Hacker News new | ask | show | jobs
by shikharja 2485 days ago
@soVeryTired, the challenge showcased in the test does involve a lot of wrangling, handling missing data points, spotting bias and identifying the right features for the regression model. The challenge is designed to allow for a candidate's creativity.

Do you think the data set we have used doesn't do it to the extent you'd expect from a data scientists?

1 comments

Any assessment that directly provides data sets - even with "gotcha"s like missing values - is testing, based on the conventional wisdom, at most 20% of a real-world data science workflow. And IMO it's the least critical 20%.

The only good end-to-end "technical" data science assessment I can think of is to pose a broad question or business problem that's addressable by applying data science techniques to publicly available data. But a nontrivial version of that assessment would take half a day on the very low end, and long assessments anti-select against good candidates.

IMO, when it comes to evaluating data scientists, the only thing that online coding assessments are good for is to ensure that they can perform basic coding and data manipulation tasks. (I'd include tasks like web scraping, image manipulation, API calls, and ORM stuff in this category). Everything else needs to be evaluated in person.

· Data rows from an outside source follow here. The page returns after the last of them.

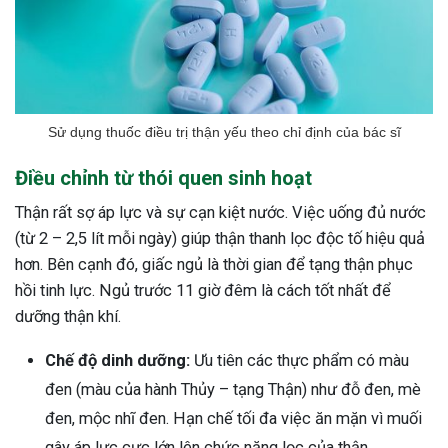
Sử dụng thuốc điều trị thận yếu theo chỉ định của bác sĩ
Điều chỉnh từ thói quen sinh hoạt
Thận rất sợ áp lực và sự cạn kiệt nước. Việc uống đủ nước
(từ 2 – 2,5 lít mỗi ngày) giúp thận thanh lọc độc tố hiệu quả
hơn. Bên cạnh đó, giấc ngủ là thời gian để tạng thận phục
hồi tinh lực. Ngủ trước 11 giờ đêm là cách tốt nhất để
dưỡng thận khí.
Chế độ dinh dưỡng:
Ưu tiên các thực phẩm có màu
đen (màu của hành Thủy – tạng Thận) như đỗ đen, mè
đen, mộc nhĩ đen. Hạn chế tối đa việc ăn mặn vì muối
gây áp lực cực lớn lên chức năng lọc của thận.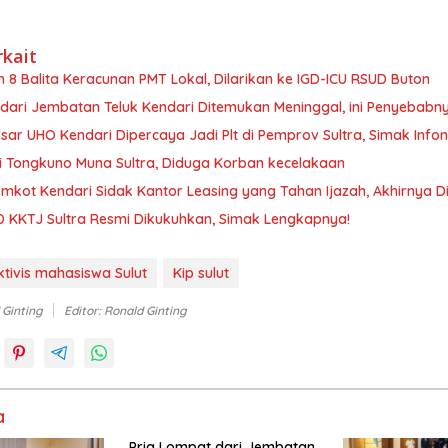
rkait
n 8 Balita Keracunan PMT Lokal, Dilarikan ke IGD-ICU RSUD Buton
 dari Jembatan Teluk Kendari Ditemukan Meninggal, ini Penyebabn
sar UHO Kendari Dipercaya Jadi Plt di Pemprov Sultra, Simak Info
di Tongkuno Muna Sultra, Diduga Korban kecelakaan
kot Kendari Sidak Kantor Leasing yang Tahan Ijazah, Akhirnya D
 KKTJ Sultra Resmi Dikukuhkan, Simak Lengkapnya!
ktivis mahasiswa Sulut
Kip sulut
 Ginting
Editor: Ronald Ginting
a
Pria Lompat dari Jembatan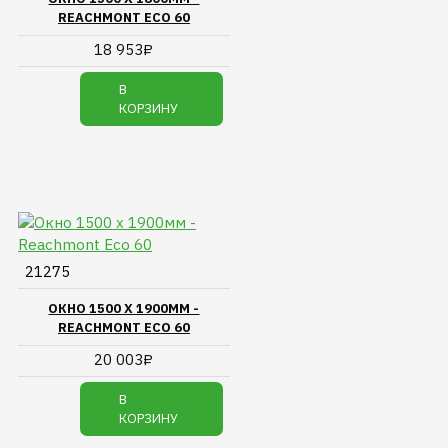
REACHMONT ECO 60
18 953₽
В
КОРЗИНУ
21275
ОКНО 1500 Х 1900ММ -
REACHMONT ECO 60
20 003₽
В
КОРЗИНУ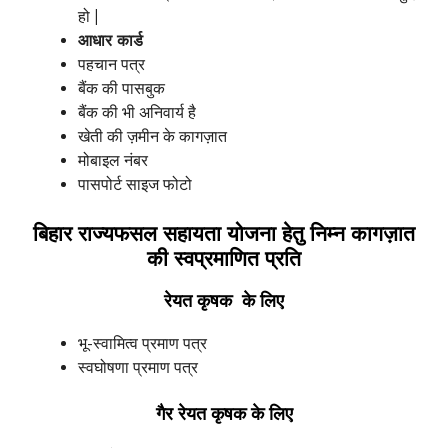
हो |
आधार कार्ड
पहचान पत्र
बैंक की पासबुक
बैंक की भी अनिवार्य है
खेती की ज़मीन के कागज़ात
मोबाइल नंबर
पासपोर्ट साइज फोटो
बिहार राज्यफसल
सहायता योजना हेतु निम्न कागज़ात
की स्वप्रमाणित प्रति
रेयत कृषक के लिए
भू-स्वामित्व प्रमाण पत्र
स्वघोषणा प्रमाण पत्र
गैर रेयत कृषक के लिए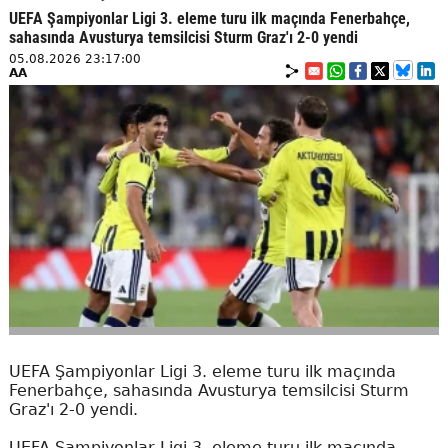
UEFA Şampiyonlar Ligi 3. eleme turu ilk maçında Fenerbahçe,
sahasında Avusturya temsilcisi Sturm Graz'ı 2-0 yendi
05.08.2026 23:17:00
AA
UEFA Şampiyonlar Ligi 3. eleme turu ilk maçında
Fenerbahçe, sahasında Avusturya temsilcisi Sturm
Graz'ı 2-0 yendi.
UEFA Şampiyonlar Ligi 3. eleme turu ilk maçında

Do you think candidates looking for Data Science jobs would be open to performing a half a day exercise?

We optimized these challenges to allow candidates to show as much of their skills they can show in a timed window, without killing their creativity. I'd be curious to know what do think is a good way to interview data scientists.

I think some candidates would be open to performing a half-day exercise. But the best candidates wouldn't, which is what drives the anti-selection I mentioned in my previous comment. More broadly, I don't think it's realistic to create an assessment that's representative of real-world data science workflows without being onerous enough to exclude good candidates.

If representative isn't an option, highly correlated is the next best thing. In practice, for my team specifically, this means screening for math aptitude and general business acumen during a phone screen, data manipulation (moderately complex SQL + tidyverse/data.table/pandas) during a "take-home", and delving more into problem solving approach, model selection and validation, etc. during an onsite. Broad business questions (e.g., "How does a life insurance company make money?") and communication skills generally weed out the candidates who picked up the bare minimum math and programming background through Kaggle + MOOCs.

As an aside, I absolutely think that the sort of assessment in the OP kills creativity. I care a lot about whether a candidate would think to include covariates like Internet usage and segmented urban population when predicting mortality rates; I don't care at all whether they're able to write the trivial amount of code that's needed to include those covariates in a model, given a data set that already contains them.

Typically take-home tests in any SWE field don't account for everything as it's a layer of screening: that's what an on-site is for (even better: adjust the on-site to address the results of the take-home).
I completely agree, and that's exactly my point: the median data science screening process tries to be all-encompassing to an extent that would seem ridiculous (for a "take-home" assessment) in any other technical field.